Uma funcionária disse anteriormente que ficou “chocada ao ver inúmeras fotos de meninas no apartamento”.
Numa entrevista à Rádio França, acrescentou: “Estavam dispostas em molduras, um pouco como fotos de família.
“As meninas pareciam muito pequenas. menor? É difícil dizer.

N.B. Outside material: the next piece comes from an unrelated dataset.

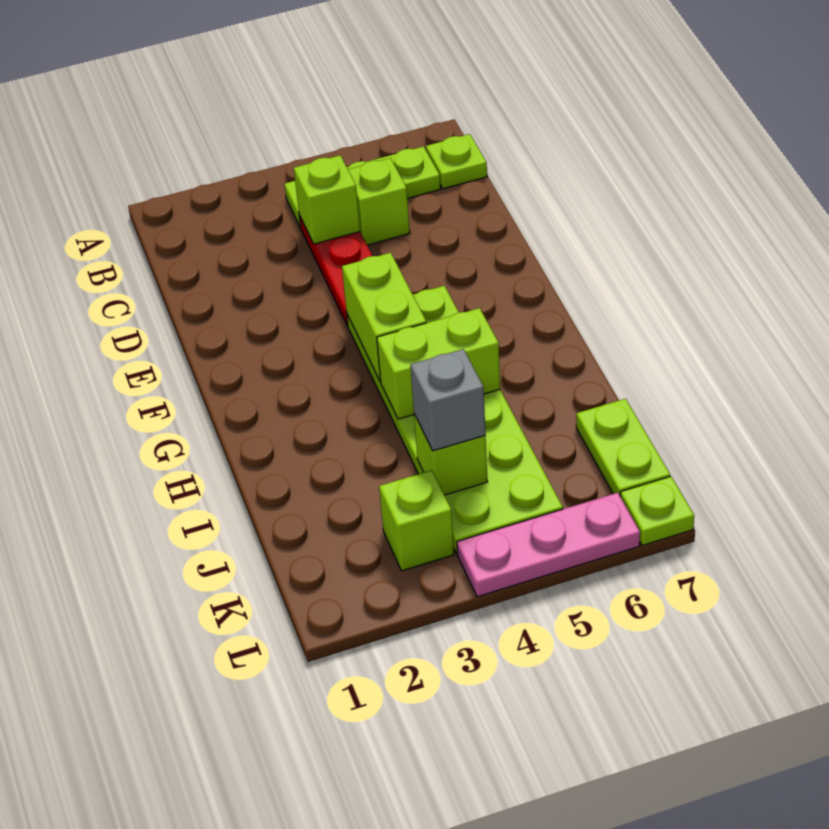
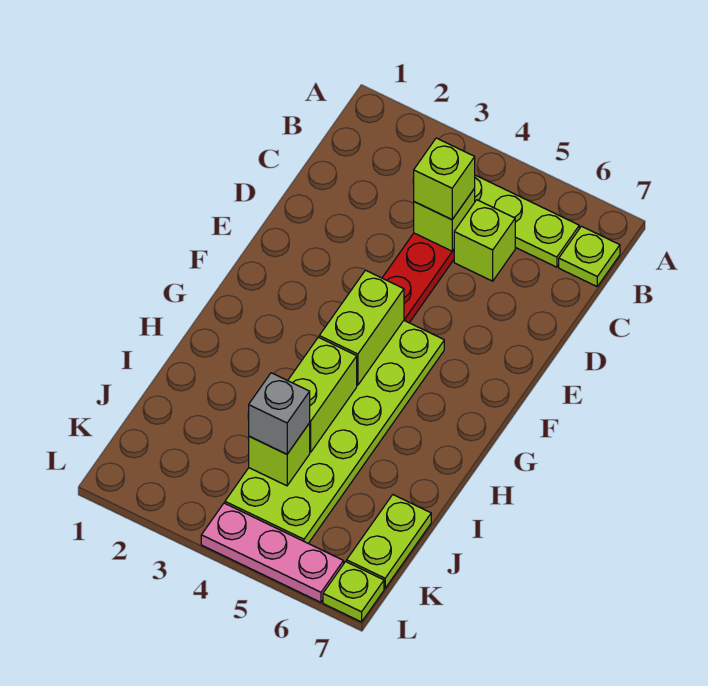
lime 1x2 brick [377,308,500,419] -> lime 1x2 brick turned to [288,337,357,452]
lime 1x1 brick [379,470,454,571] -> lime 1x1 brick moved to [414,138,475,220]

Em nenhum caso maiores de 18 anos… Olhando as fotos, não pensamos em pedofilia, mas era limítrofe, perto disso.’
O apartamento ‘House of Sin’ de Jeffrey Epstein em Paris – que hospedou o príncipe Andrew – foi vendido por apenas £ 8 milhões em 2024 após profundo corte de preços
O impressionante apartamento francês tem as mesmas grades das fotos de Mandelson, disse Sky
O que é irritante, tal como as outras casas de Epstein, o seu pied-à-terre parisiense incluía uma casa de massagens que ele visitava, segundo o seu mordomo, “três ou quatro vezes por dia”.
“Você pode chamar isso de relacionamento pago”, diz ele, acrescentando: “Nem todas as mensagens envolvem sexo”.
A esposa de Butler, que insiste que as fotos eram apenas “fotos artísticas”, acrescentou que havia uma “linda mulher nua arqueada na sala de massagem” do apartamento.
Após a morte de Epstein em 2019, a polícia francesa lançou uma investigação sobre alegações de abuso sexual e tráfico que teriam ocorrido na casa de Paris, onde Andrew Mountbatten-Windsor teria vivido regularmente.
Mountbatten-Windsor sempre negou qualquer irregularidade.
Anteriormente, a vítima de Epstein, Virginia Giuffre, que morreu por suicídio no ano passado, afirmou que meninas gêmeas de 12 anos foram recrutadas para fazer sexo com o pedófilo quando ela era adolescente enquanto morava na propriedade parisiense.
Mandelson não fez mais comentários hoje sobre as últimas revelações nos arquivos de Epstein.
Ontem à noite, porém, na sua carta ao secretário-geral do Partido Trabalhista, ele voltou a pedir desculpas às vítimas de Epstein.
Ele escreveu: “Fiquei mais envolvido neste fim de semana com a indignação compreensível em torno de Jeffrey Epstein e sinto remorso e tristeza por isso.
‘Alegações que acredito serem falsas de que ele me pagou uma quantia em dinheiro há 20 anos e das quais não tenho registro ou lembrança, precisam ser investigadas por mim.
‘Ao fazer isso, não desejo envergonhar ainda mais o Partido Trabalhista e, por isso, estou deixando o cargo de membro do partido.
‘Gostaria de aproveitar esta oportunidade para reiterar as minhas desculpas às mulheres e meninas cujas vozes deveriam ter sido ouvidas há muito tempo.
‘Dediquei a minha vida aos valores e ao sucesso do Partido Trabalhista e ao tomar as minhas decisões acredito que estou a agir no seu melhor interesse.’